Separately, shareholders on November 5 will vote on three shareholder resolutions seeking a major shakeup of the council.
While the report is too late to be voted on next month, it suggests most of the 27 recommendations can be implemented within the current constitution.
Fonterra is a farmer-owned cooperative. The council, which currently has 25 farmer-elected members, was established in 2001 to be a watchdog of shareholder interests when Fonterra was created from an industry mega-merger under special enabling legislation.
Over that time it has cost more than $50m to operate and disquiet about its role and performance peaked with Fonterra's disastrous financial results in 2018 and 2019, which wiped $4 billion off farmers' balance sheets.
The council has also been criticised for acting outside its parameters, as a springboard for aspiring Fonterra directors with its governance programmes, further blurring the line between representation and governance.
One recommendation likely to raise eyebrows is that the chairman of the council be paid at a level to "symbolise the importance of representation to ensure the council chair role is not a stepping stone to election to the board".
The chairman is currently paid $100,000 a year.
The review, headed by independent chairman James Buwalda, a former public service chief executive, followed calls at last year's annual meeting for the council to be put under professional, outside scrutiny. The council's compromise offer was an internal review.
The report recommends the council be renamed the Fonterra Co-operative Council, and that it should focus "sharply" on core functions of shareholder connection, accountability and guardianship.
The name change would better reflect the scope of the council's role, representing members, including sharemilkers, as owners, investors, suppliers and members of the Fonterra community, says the report.

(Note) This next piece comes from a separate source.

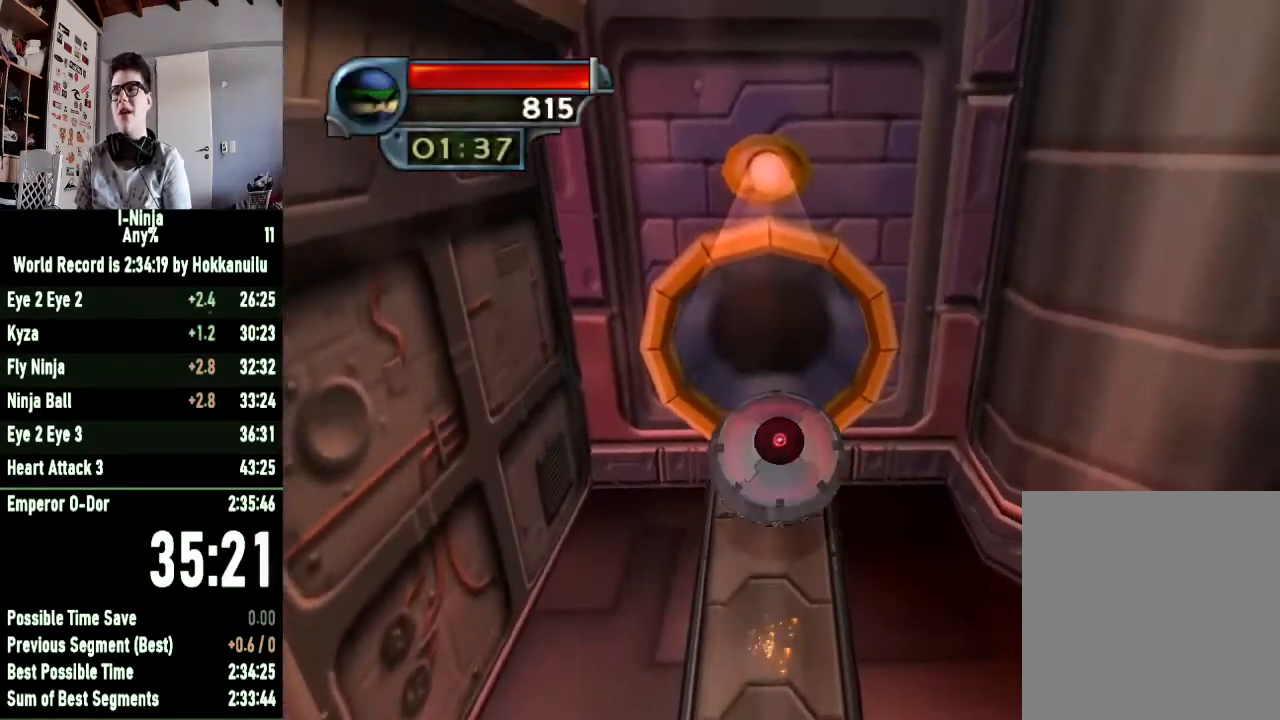
{"dt_ms": 500, "buttons": [], "left_stick": "up-right", "right_stick": "center", "button_events": []}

The council should be organised into three teams - connection, accountability and guardianship, it says.
In its accountability function, the council must ensure shareholders are fully informed of the company's performance.
"It must hold the board to account."
"This means seeking from the board explanation and responsibility for Fonterra's strategy and performance."
However, council access to confidential and material information should cease because it compromises the council's "ability to be independently objective".
The report says the council should as far as practicable draw on publicly available information and independent performance assessments.
It should seek independent analysis as required and meet with the board quarterly to seek an explanation of how well recent performance is meeting shareholder expectations, whether Fonterra is on track to meet strategic objectives and what new challenges the company is facing and addressing.
Councillors primary role must be to connect members to the cooperative, says the report.
It should review its operating budget in light of the review's recommendations and move
with urgency to implement the change package.
Based on its understanding of farmer interests, the council should provide annually to the board a formal letter of members' expectations, to which the board could respond with a statement of strategic intent.
The report recommends the council be given lead responsibility for guardianship of the cooperative philosophy and should be the primary channel for consultation when Fonterra is considering policy or operational changes that may affect members.
The current ward structure should be retained to ensure members can engage directly with their ward councillor.
The council should advocate publicly on members' behalf on matters relating directly to their interest in the cooperative. Such matters may include government legislation and regulation and Fonterra farmers' public image.